▶ _Текст для анализа_
☆ ☆ ☆ ☆ ☆ ☆ ☆

Всю ночь по радио из Управления, расположенного неподалеку от лагеря, призывали мужчин выходить за зону, то обещая, что наказания не будет, то угрожая. На рассвете в жензону ввели солдат с оружием.
...Я проснулась от слитного гула множества голосов:
«А-а-а-а...» Выскочила за калитку — толпа заключенных женщин и мужчин стояла на дороге, ведущей в лазарет и в наш барак, напротив цепи солдат с оружием наизготовку.
Перед солдатами стояли нацеленные в толпу два или три брандспойта.
В толпе подбадривали друг друга: «они не посмеют...», кто-то кричал, кто-то ругался, все вместе сливалось в тот отчаянный вопль, который меня разбудил... Я стояла сзади, придя позже всех, и когда из брандспойтов все же ударили в толпу струи, и она попятилась, а потом и побежала вспять, я заскочила в первую же открытую дверь соседнего барака, это оказалась маленькая секция лазаретной обслуги. Там была только одна женщина в тот миг — врач Ирина Паршут. Дверь снаружи захлопнули и немедленно за мной заперли. Из окна секции был виден край дороги в лазарет, по которой пронесли несколько носилок с ранеными, снизу с носилок капало...
К окну подошла надзирательница: «Идите в столовую, там накрыто». Первой опомнилась Ирина: «Я врач, отведите меня в лазарет!» Когда она ушла, я тоже сообразила позвать надзирательницу, и меня, как медсестру с Кирзавода, тоже отвели в лазарет.
Там было пятеро тяжело раненных «малолеток» — у каждого множественные пулевые ранения кишечника — по 10-12. Двое сразу же умерли. Третьему перелили мою кровь. Я уже не в первый раз была в лагере донором, хотя у самой даже по тем нормам был плохой гемоглобин — не выше 54-х. Но на строительстве время от времени случались аварии, несчастные случаи, а кровь давать было некому — женщины боялись, да и не хотели. За сдачу крови давали десять дней освобождения от выхода за зону и еще платили — кровь заключенного была вдвое дешевле, чем у вольных, им платили по 54 копейки за грамм, а нам по 27. Но для меня, не получавшей ни посылок, ни переводов, и это были деньги.

☆ ☆ ☆ ☆ ☆ ☆ ☆

▶ _Записанные данные_
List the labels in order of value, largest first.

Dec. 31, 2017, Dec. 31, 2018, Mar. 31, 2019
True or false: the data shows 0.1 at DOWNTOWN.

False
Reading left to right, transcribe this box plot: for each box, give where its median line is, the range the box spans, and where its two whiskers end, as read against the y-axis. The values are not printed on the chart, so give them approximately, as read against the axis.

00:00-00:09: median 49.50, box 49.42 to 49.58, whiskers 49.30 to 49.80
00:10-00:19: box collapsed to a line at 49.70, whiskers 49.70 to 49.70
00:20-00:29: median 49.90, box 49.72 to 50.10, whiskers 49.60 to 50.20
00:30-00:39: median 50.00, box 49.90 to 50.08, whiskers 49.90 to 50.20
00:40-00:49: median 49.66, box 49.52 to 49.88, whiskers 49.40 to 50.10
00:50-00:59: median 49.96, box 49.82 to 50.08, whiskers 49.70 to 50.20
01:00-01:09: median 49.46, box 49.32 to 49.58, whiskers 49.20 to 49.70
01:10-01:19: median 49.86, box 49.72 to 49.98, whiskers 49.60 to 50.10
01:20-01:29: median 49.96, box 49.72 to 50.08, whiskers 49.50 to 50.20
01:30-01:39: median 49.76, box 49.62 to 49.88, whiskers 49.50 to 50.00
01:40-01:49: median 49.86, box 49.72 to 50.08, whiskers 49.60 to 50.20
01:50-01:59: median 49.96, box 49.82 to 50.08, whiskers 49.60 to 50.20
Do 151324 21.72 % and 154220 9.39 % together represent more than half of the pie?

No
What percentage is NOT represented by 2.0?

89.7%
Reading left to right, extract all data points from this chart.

☆ ☆ ☆ ☆ ☆ ☆ ☆

▶ _Что нужно сделать_
a. Ответьте по тексту на вопросы:
(i) Сколько брандспойтов стояло перед солдатами?
(ii) Как звали врача, которая оказалась в секции лазаретной обслуги?
(iii) Сколько копеек за грамм крови платили заключенным?
b. Повторите фрагмент текста, начиная со слов «Всю ночь по» и продолжая до слов «с оружием наизготовку.» включительно.
c. Можете изложить содержание текста в двух предложениях?
Записанные данные здесь никак не используются.

▶ _Ответы к заданию_
a.
(i) Два или три.
(ii) Ирина Паршут.
(iii) По 27 копеек.

b.
Всю ночь по радио из Управления, расположенного неподалеку от лагеря, призывали мужчин выходить за зону, то обещая, что наказания не будет, то угрожая. На рассвете в жензону ввели солдат с оружием.
...Я проснулась от слитного гула множества голосов:
«А-а-а-а...» Выскочила за калитку — толпа заключенных женщин и мужчин стояла на дороге, ведущей в лазарет и в наш барак, напротив цепи солдат с оружием наизготовку.

c. После ночных призывов по радио в жензону ввели вооруженных солдат, по толпе заключенных ударили из брандспойтов, а рассказчица укрылась в секции лазаретной обслуги и затем как медсестра попала в лазарет. Там было пятеро тяжело раненных «малолеток», двое сразу умерли, а третьему перелили кровь рассказчицы, которая уже не впервые была в лагере донором, потому что за сдачу крови давали освобождение от работы и платили деньги.